How to create end to end ml pipeline in python

MlopsHow-ToBeginner · 3 min read

Create End-to-End ML Pipeline in Python with sklearn

To create an end-to-end ML pipeline in Python, use sklearn.pipeline.Pipeline to chain preprocessing steps and a model into one object. This lets you fit, transform, and predict in a clean, repeatable way with fit() and predict() methods.

📐

Syntax

An ML pipeline in sklearn is created using Pipeline which takes a list of steps. Each step is a tuple with a name and a transformer or estimator. The last step must be an estimator (model).
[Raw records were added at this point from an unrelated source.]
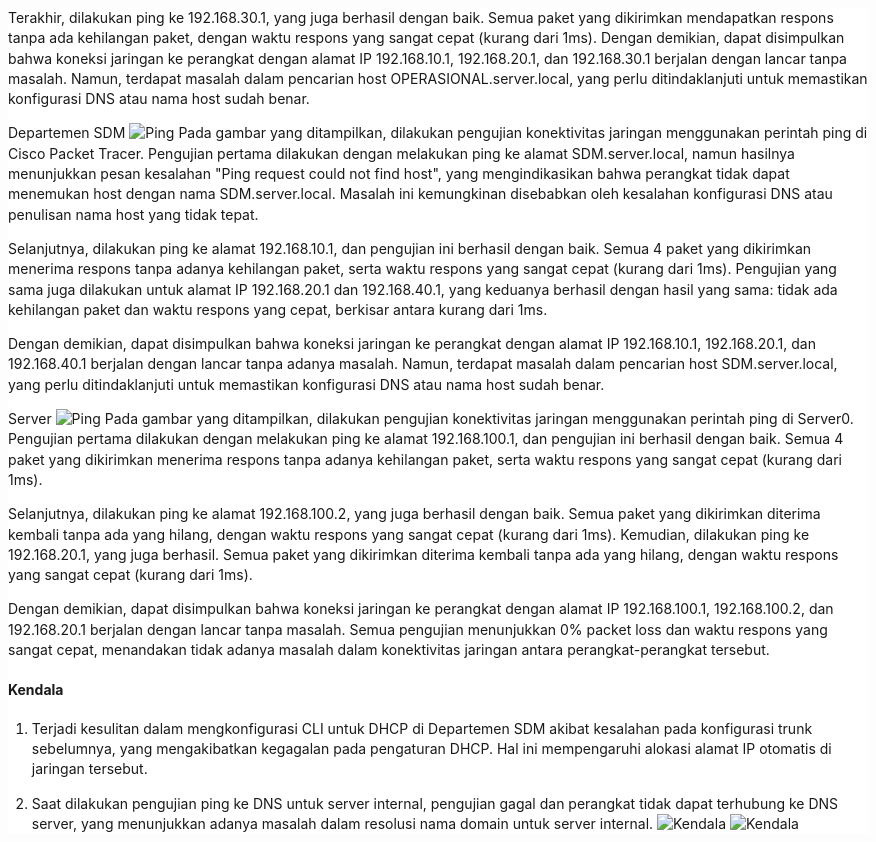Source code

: Terakhir, dilakukan ping ke 192.168.30.1, yang juga berhasil dengan baik. Semua paket yang dikirimkan mendapatkan respons tanpa ada kehilangan paket, dengan waktu respons yang sangat cepat (kurang dari 1ms). Dengan demikian, dapat disimpulkan bahwa koneksi jaringan ke perangkat dengan alamat IP 192.168.10.1, 192.168.20.1, dan 192.168.30.1 berjalan dengan lancar tanpa masalah. Namun, terdapat masalah dalam pencarian host OPERASIONAL.server.local, yang perlu ditindaklanjuti untuk memastikan konfigurasi DNS atau nama host sudah benar.

Departemen SDM
![Ping](<13/pingsdm.jpg>)
Pada gambar yang ditampilkan, dilakukan pengujian konektivitas jaringan menggunakan perintah ping di Cisco Packet Tracer. Pengujian pertama dilakukan dengan melakukan ping ke alamat SDM.server.local, namun hasilnya menunjukkan pesan kesalahan "Ping request could not find host", yang mengindikasikan bahwa perangkat tidak dapat menemukan host dengan nama SDM.server.local. Masalah ini kemungkinan disebabkan oleh kesalahan konfigurasi DNS atau penulisan nama host yang tidak tepat.

Selanjutnya, dilakukan ping ke alamat 192.168.10.1, dan pengujian ini berhasil dengan baik. Semua 4 paket yang dikirimkan menerima respons tanpa adanya kehilangan paket, serta waktu respons yang sangat cepat (kurang dari 1ms). Pengujian yang sama juga dilakukan untuk alamat IP 192.168.20.1 dan 192.168.40.1, yang keduanya berhasil dengan hasil yang sama: tidak ada kehilangan paket dan waktu respons yang cepat, berkisar antara kurang dari 1ms.

Dengan demikian, dapat disimpulkan bahwa koneksi jaringan ke perangkat dengan alamat IP 192.168.10.1, 192.168.20.1, dan 192.168.40.1 berjalan dengan lancar tanpa adanya masalah. Namun, terdapat masalah dalam pencarian host SDM.server.local, yang perlu ditindaklanjuti untuk memastikan konfigurasi DNS atau nama host sudah benar.

Server
![Ping](<13/pingserver.jpg>)
Pada gambar yang ditampilkan, dilakukan pengujian konektivitas jaringan menggunakan perintah ping di Server0. Pengujian pertama dilakukan dengan melakukan ping ke alamat 192.168.100.1, dan pengujian ini berhasil dengan baik. Semua 4 paket yang dikirimkan menerima respons tanpa adanya kehilangan paket, serta waktu respons yang sangat cepat (kurang dari 1ms).

Selanjutnya, dilakukan ping ke alamat 192.168.100.2, yang juga berhasil dengan baik. Semua paket yang dikirimkan diterima kembali tanpa ada yang hilang, dengan waktu respons yang sangat cepat (kurang dari 1ms). Kemudian, dilakukan ping ke 192.168.20.1, yang juga berhasil. Semua paket yang dikirimkan diterima kembali tanpa ada yang hilang, dengan waktu respons yang sangat cepat (kurang dari 1ms).

Dengan demikian, dapat disimpulkan bahwa koneksi jaringan ke perangkat dengan alamat IP 192.168.100.1, 192.168.100.2, dan 192.168.20.1 berjalan dengan lancar tanpa masalah. Semua pengujian menunjukkan 0% packet loss dan waktu respons yang sangat cepat, menandakan tidak adanya masalah dalam konektivitas jaringan antara perangkat-perangkat tersebut.

#### Kendala
1. Terjadi kesulitan dalam mengkonfigurasi CLI untuk DHCP di Departemen SDM akibat kesalahan pada konfigurasi trunk sebelumnya, yang mengakibatkan kegagalan pada pengaturan DHCP. Hal ini mempengaruhi alokasi alamat IP otomatis di jaringan tersebut.
  
2. Saat dilakukan pengujian ping ke DNS untuk server internal, pengujian gagal dan perangkat tidak dapat terhubung ke DNS server, yang menunjukkan adanya masalah dalam resolusi nama domain untuk server internal.
   ![Kendala](<13/kendala1.jpg>)
   ![Kendala](<13/kendala2.jpg>)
Use fit() to train and predict() to get predictions.

python

from sklearn.pipeline import Pipeline
from sklearn.preprocessing import StandardScaler
from sklearn.linear_model import LogisticRegression

pipeline = Pipeline([
    ('scaler', StandardScaler()),  # Data scaling step
    ('model', LogisticRegression())  # Model training step
])

💻

Example

This example shows a full pipeline that scales data, trains a logistic regression model on the iris dataset, and evaluates accuracy.

python

from sklearn.datasets import load_iris
from sklearn.model_selection import train_test_split
from sklearn.pipeline import Pipeline
from sklearn.preprocessing import StandardScaler
from sklearn.linear_model import LogisticRegression
from sklearn.metrics import accuracy_score

# Load data
iris = load_iris()
X_train, X_test, y_train, y_test = train_test_split(iris.data, iris.target, test_size=0.3, random_state=42)

# Create pipeline
pipeline = Pipeline([
    ('scaler', StandardScaler()),
    ('logreg', LogisticRegression(max_iter=200))
])

# Train model
pipeline.fit(X_train, y_train)

# Predict
y_pred = pipeline.predict(X_test)

# Evaluate
accuracy = accuracy_score(y_test, y_pred)
print(f'Accuracy: {accuracy:.2f}')

Output

Accuracy: 1.00

⚠️

Common Pitfalls

Not including preprocessing steps inside the pipeline can cause data leakage if you preprocess train and test data separately.
Forgetting to set random_state in train-test split or model can cause inconsistent results.
Using incompatible transformers or forgetting the final estimator step causes errors.

python

from sklearn.pipeline import Pipeline
from sklearn.preprocessing import StandardScaler
from sklearn.linear_model import LogisticRegression

# Wrong: fitting scaler separately (can cause leakage)
scaler = StandardScaler()
X_train_scaled = scaler.fit_transform(X_train)
X_test_scaled = scaler.transform(X_test)
model = LogisticRegression()
model.fit(X_train_scaled, y_train)

# Right: use pipeline to avoid leakage
pipeline = Pipeline([
    ('scaler', StandardScaler()),
    ('model', LogisticRegression())
])
pipeline.fit(X_train, y_train)

📊

Quick Reference

Remember these key steps for an sklearn ML pipeline:

Define steps: List of (name, transformer/estimator) tuples.
Fit pipeline: Use pipeline.fit(X_train, y_train).
Predict: Use pipeline.predict(X_test).
Evaluate: Use metrics like accuracy on predictions.
Prevent leakage: Include all preprocessing inside the pipeline.

✅

Key Takeaways

Use sklearn's Pipeline to combine preprocessing and model steps into one object.

Always include data transformations inside the pipeline to avoid data leakage.

Fit the pipeline on training data and use it to predict on new data.

Set random_state for reproducible train-test splits and model results.

Evaluate model performance using appropriate metrics after prediction.